In Fig. 6.19, $DE \parallel AC$ and $DF \parallel AE$. Prove that $\frac{BF}{FE} = \frac{BE}{EC}$.

Solution :

Given: In $\triangle ABC$, $DE \parallel AC$ and $DF \parallel AE$.

To Prove: $\frac{BF}{FE} = \frac{BE}{EC}$

Visual Representation:

B A C D E F

Theorem Used: Basic Proportionality Theorem (BPT) or Thales Theorem. It states that if a line is drawn parallel to one side of a triangle intersecting the other two sides, then it divides the two sides in the same ratio.

Step 1: Applying BPT in $\triangle ABC$

In $\triangle ABC$, we are given that $DE \parallel AC$.

According to the Basic Proportionality Theorem, since $DE \parallel AC$, the line $DE$ divides the sides $BA$ and $BC$ proportionally:

$\frac{BD}{DA} = \frac{BE}{EC}$ --- (Equation 1)

[Justification: By Basic Proportionality Theorem, as $DE \parallel AC$]

Step 2: Applying BPT in $\triangle ABE$

In $\triangle ABE$, we are given that $DF \parallel AE$.

According to the Basic Proportionality Theorem, since $DF \parallel AE$, the line $DF$ divides the sides $BA$ and $BE$ proportionally:

$\frac{BD}{DA} = \frac{BF}{FE}$ --- (Equation 2)

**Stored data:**
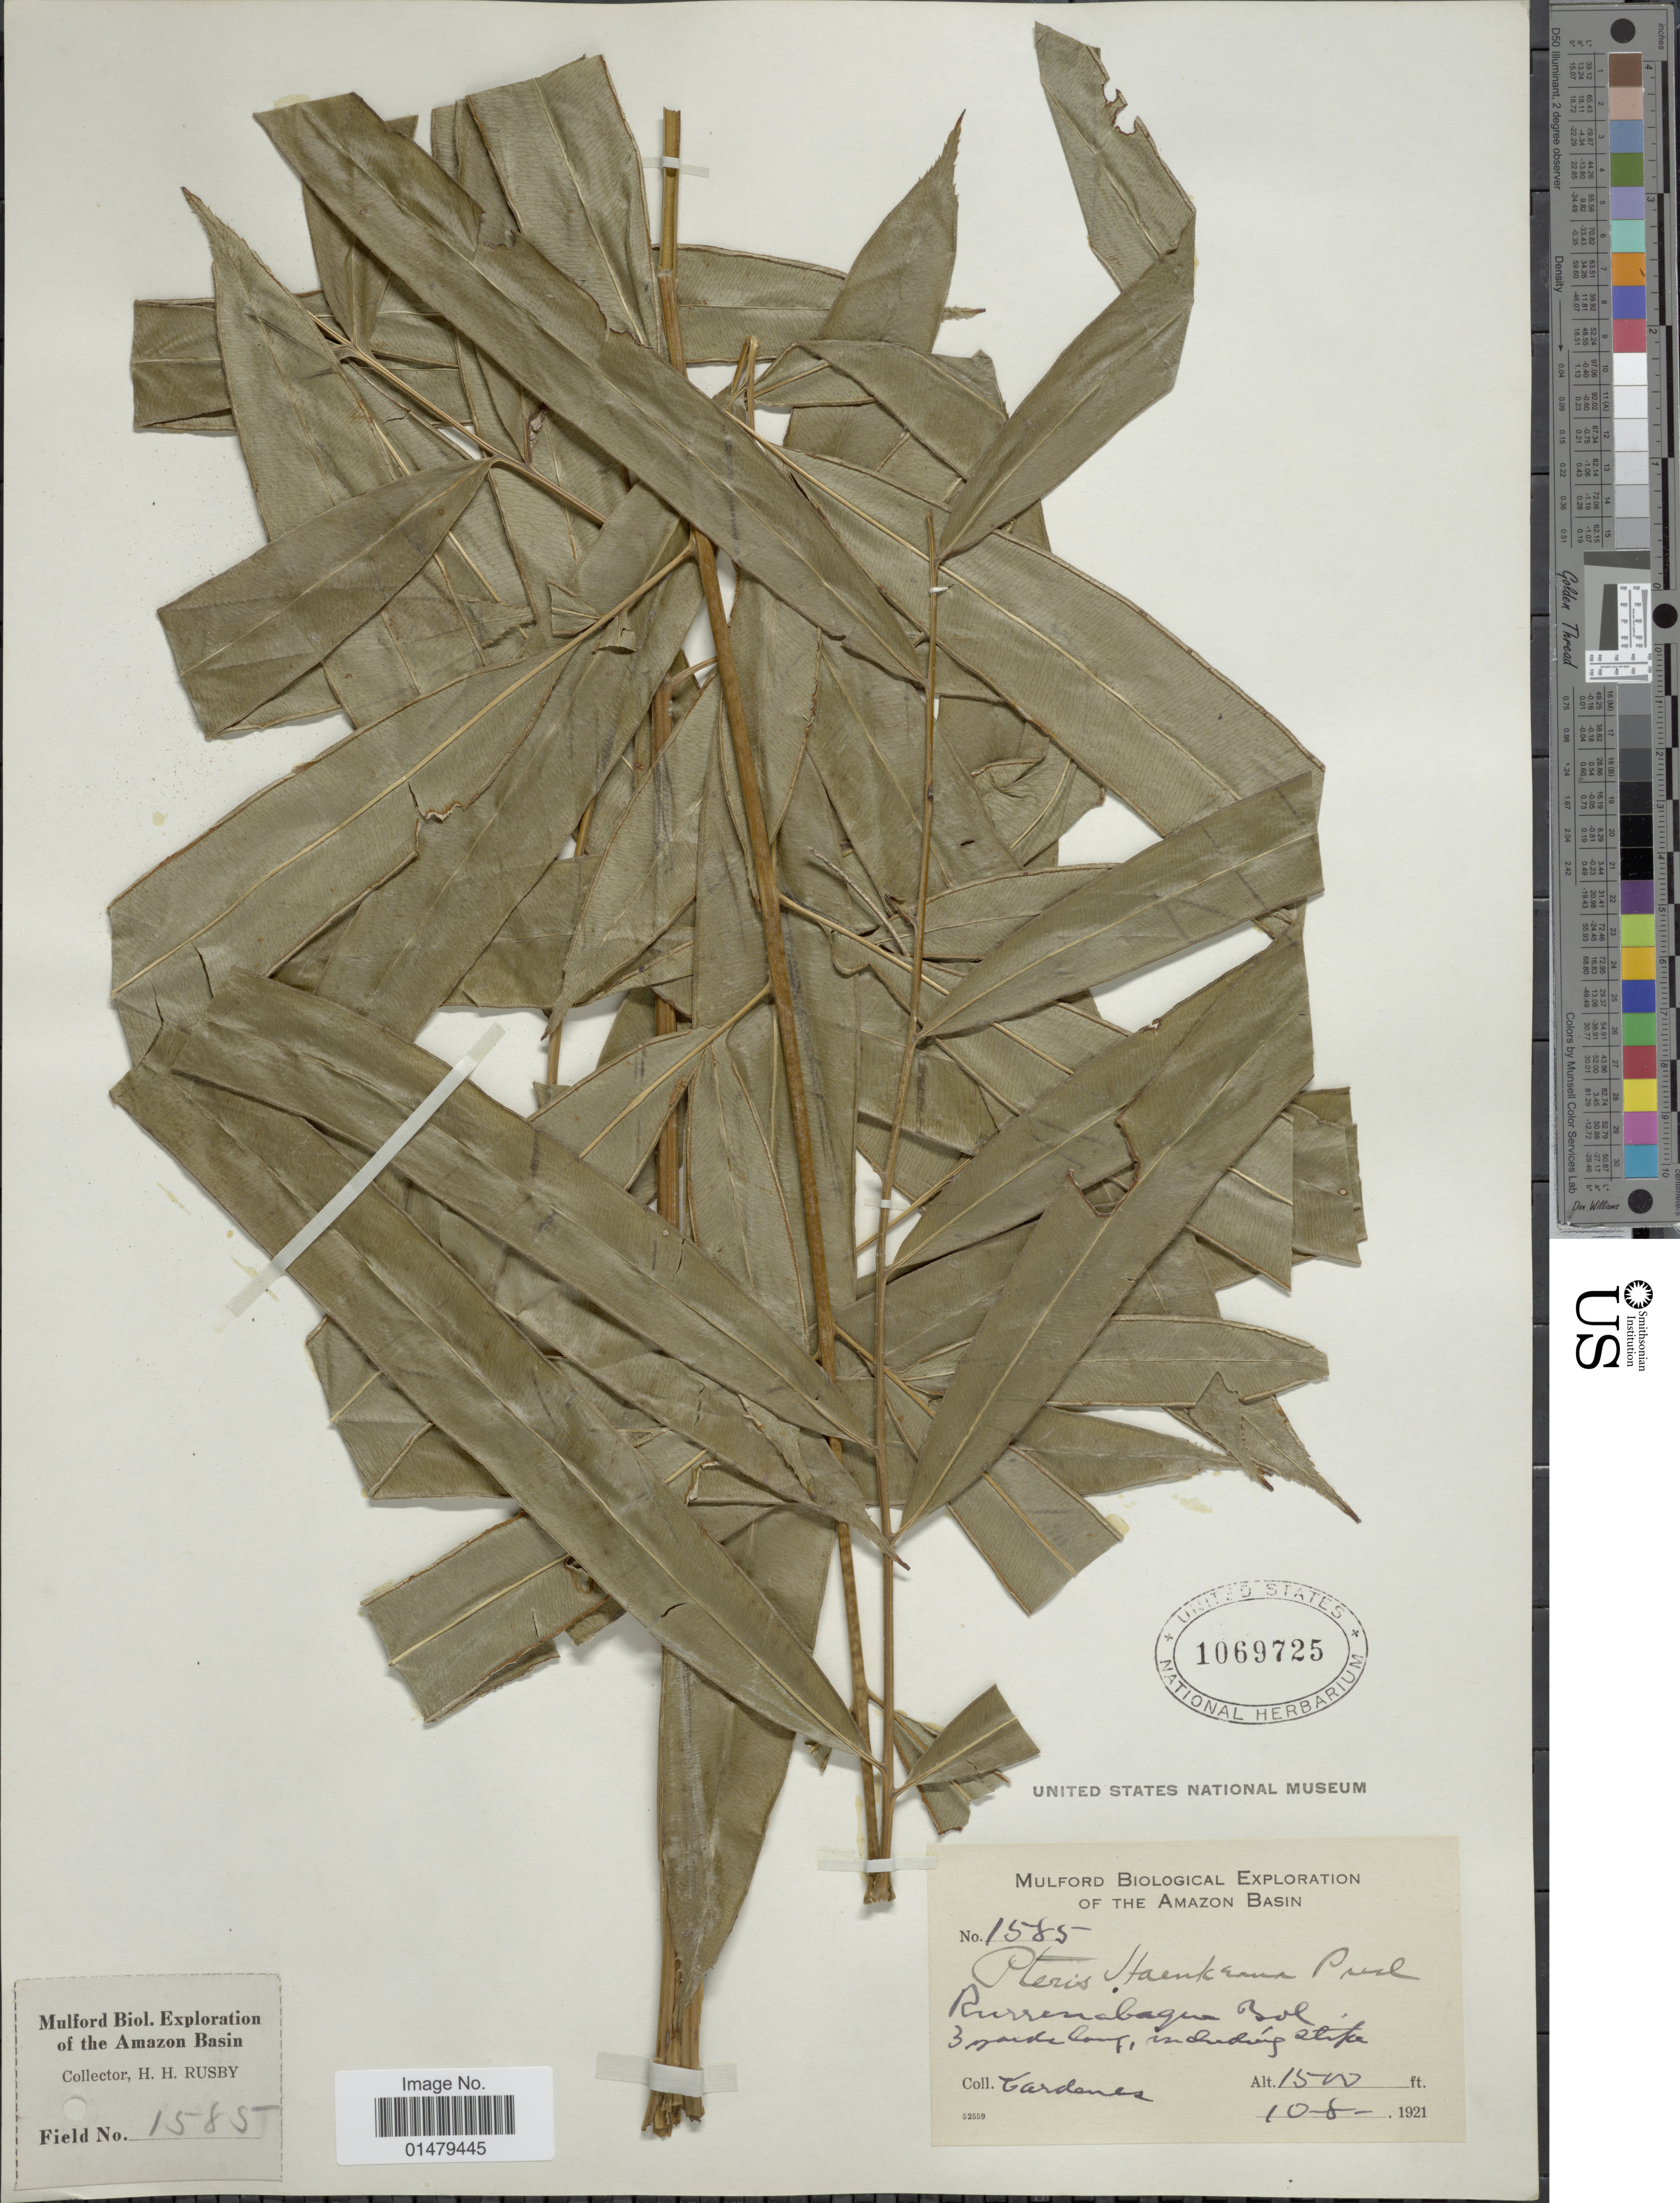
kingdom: Plantae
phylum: Tracheophyta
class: Polypodiopsida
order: Polypodiales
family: Pteridaceae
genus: Pteris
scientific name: Pteris haenkeana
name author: C. Presl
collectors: M. Cárdenas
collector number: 1585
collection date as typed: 10-8-1921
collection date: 1921-10-08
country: Bolivia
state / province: Beni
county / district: José Ballivián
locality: Rurrenabaque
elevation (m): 457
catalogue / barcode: US 1069725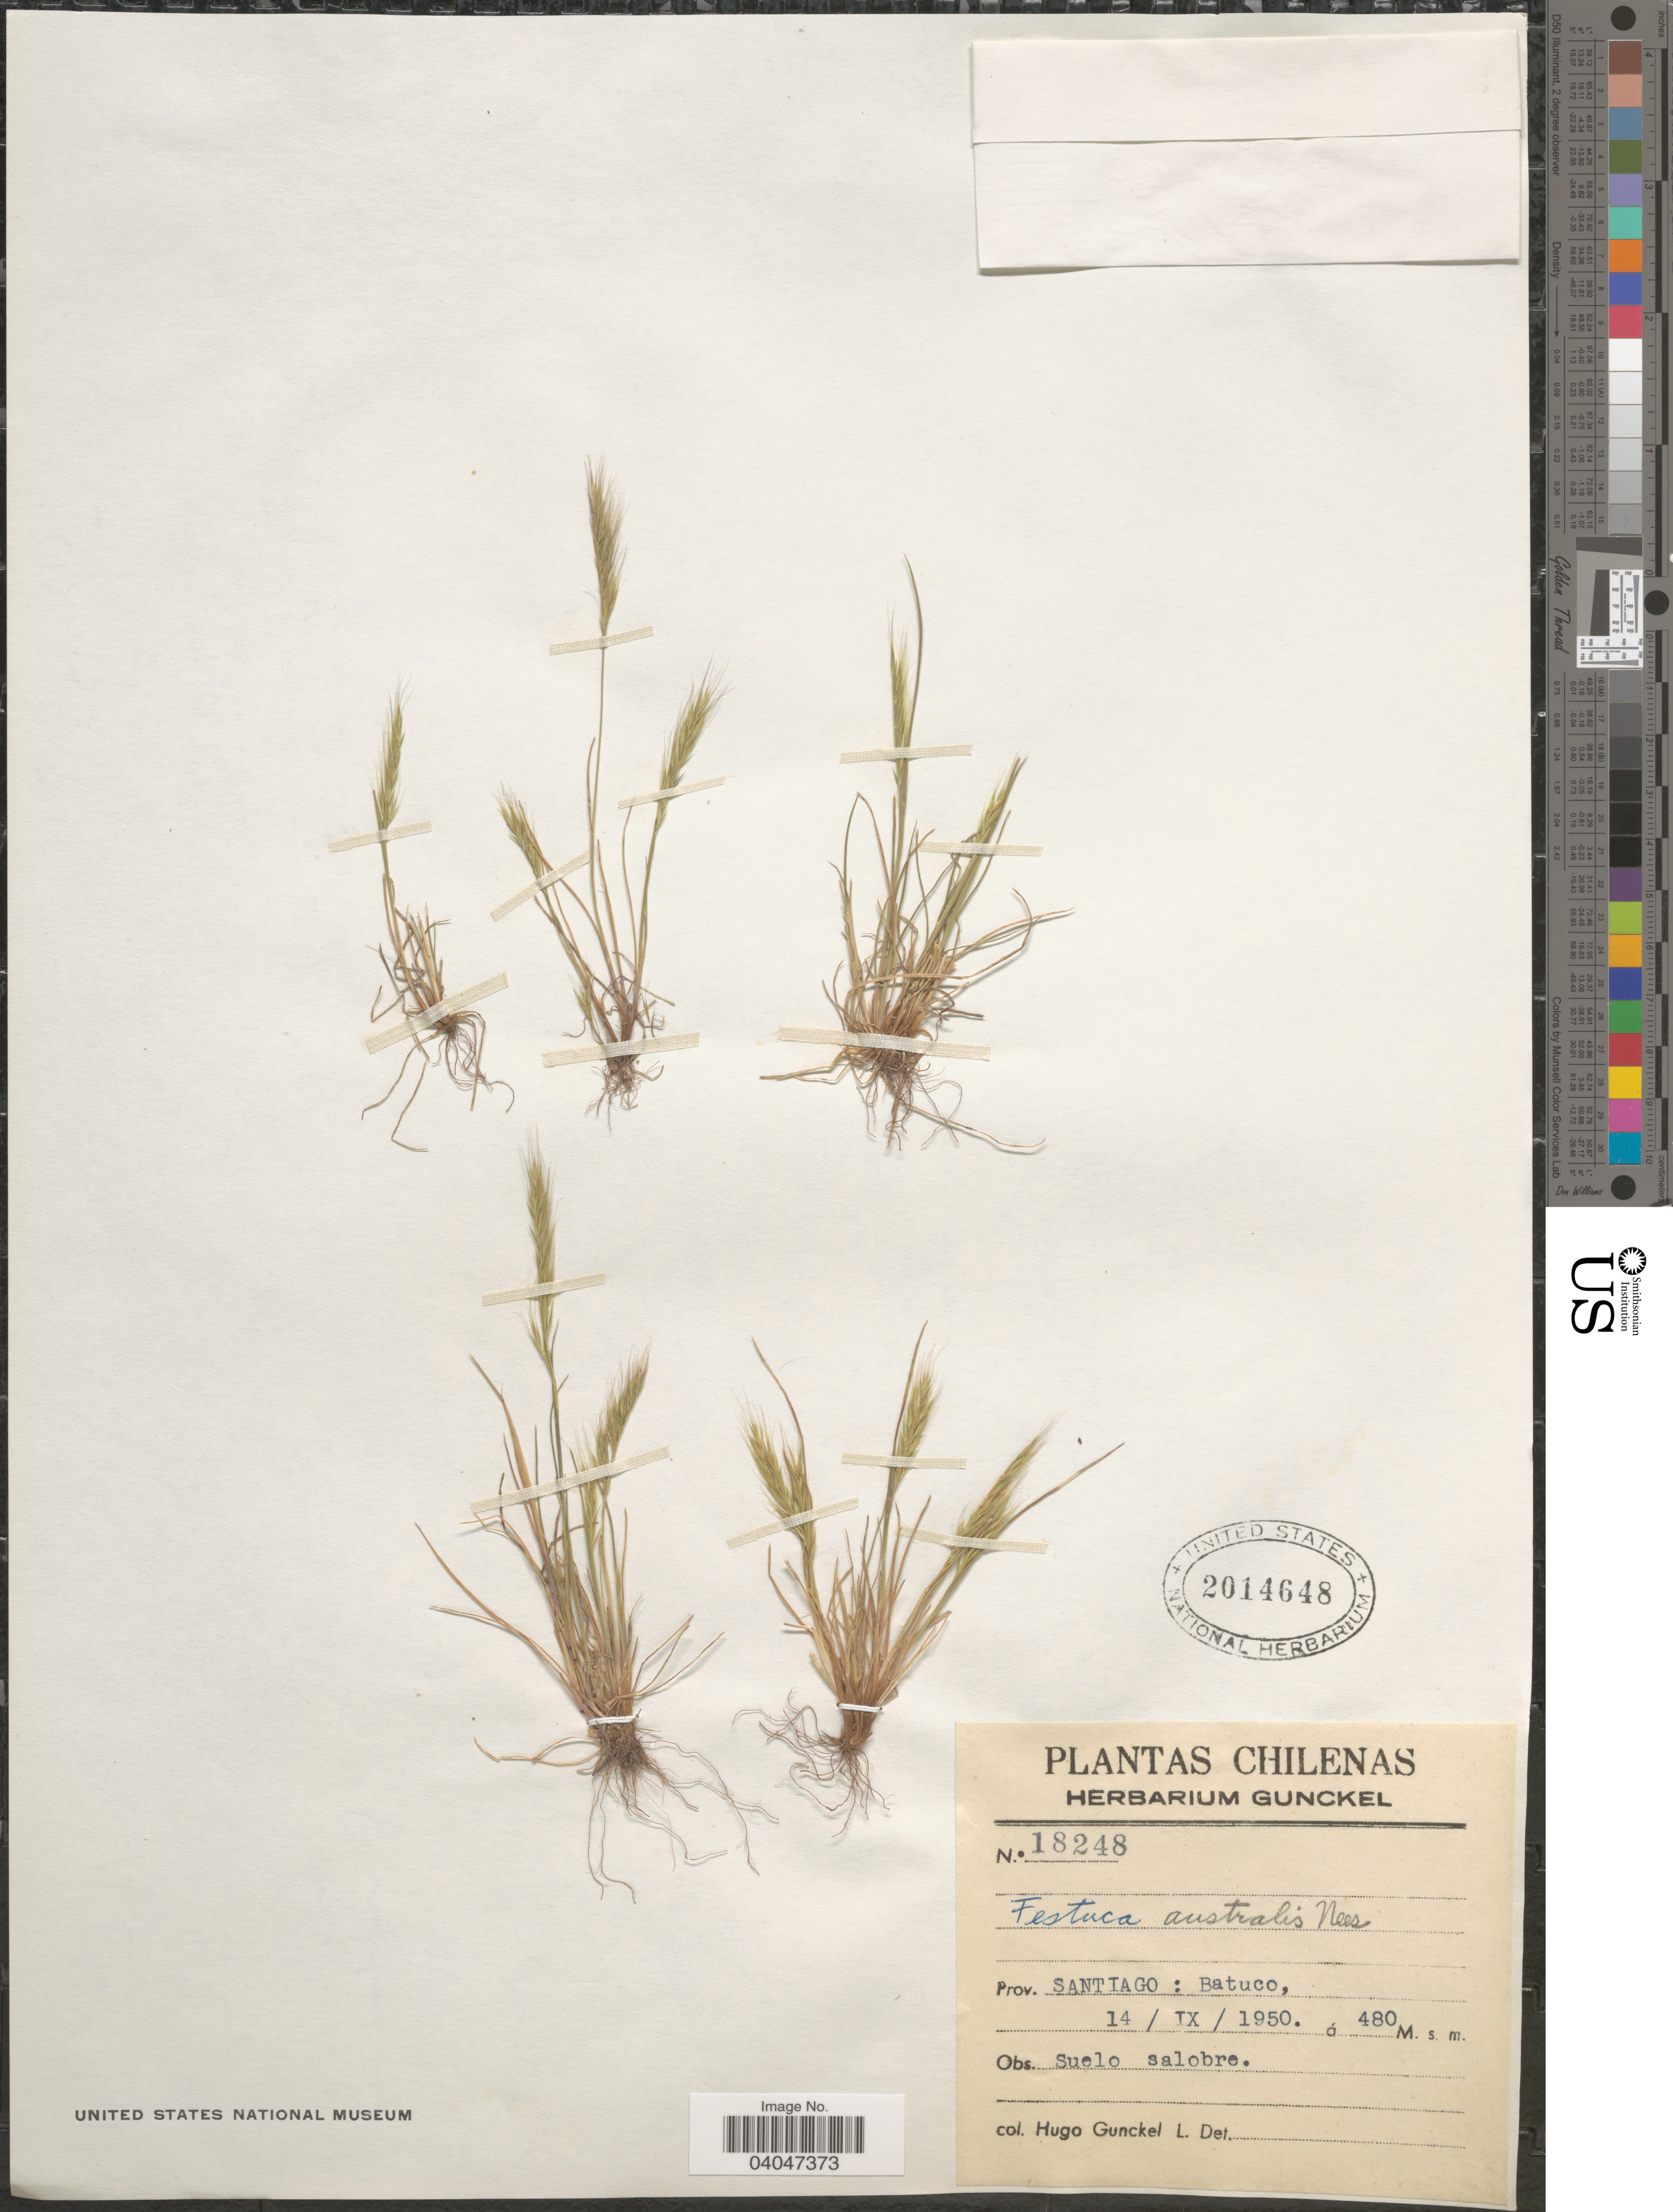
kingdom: Plantae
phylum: Tracheophyta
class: Liliopsida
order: Poales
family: Poaceae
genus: Festuca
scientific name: Festuca australis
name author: Nees ex Steud.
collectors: H. Gunckel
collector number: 18248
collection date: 1950-09-14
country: Chile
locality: Prov. Santiago: Batuco.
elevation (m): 480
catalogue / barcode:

**List of tasks:**
A. In the geometry proof, which triangle is the Basic Proportionality Theorem applied to in Step 2?
B. Resume the geometry proof after Equation 2 and finish it.

**Task answers:**
A. Triangle ABE ($\triangle ABE$).

B.
[Justification: By Basic Proportionality Theorem, as $DF \parallel AE$]

Step 3: Comparing the Equations

We now have two equations:

From Equation 1: $\frac{BD}{DA} = \frac{BE}{EC}$

From Equation 2: $\frac{BD}{DA} = \frac{BF}{FE}$

Since both expressions are equal to the same ratio $\frac{BD}{DA}$, we can equate them by the Euclid's axiom which states that things which are equal to the same thing are equal to one another.

Therefore, $\frac{BF}{FE} = \frac{BE}{EC}$

Conclusion:

By comparing the ratios derived from the two triangles using the Basic Proportionality Theorem, we have successfully demonstrated the required equality.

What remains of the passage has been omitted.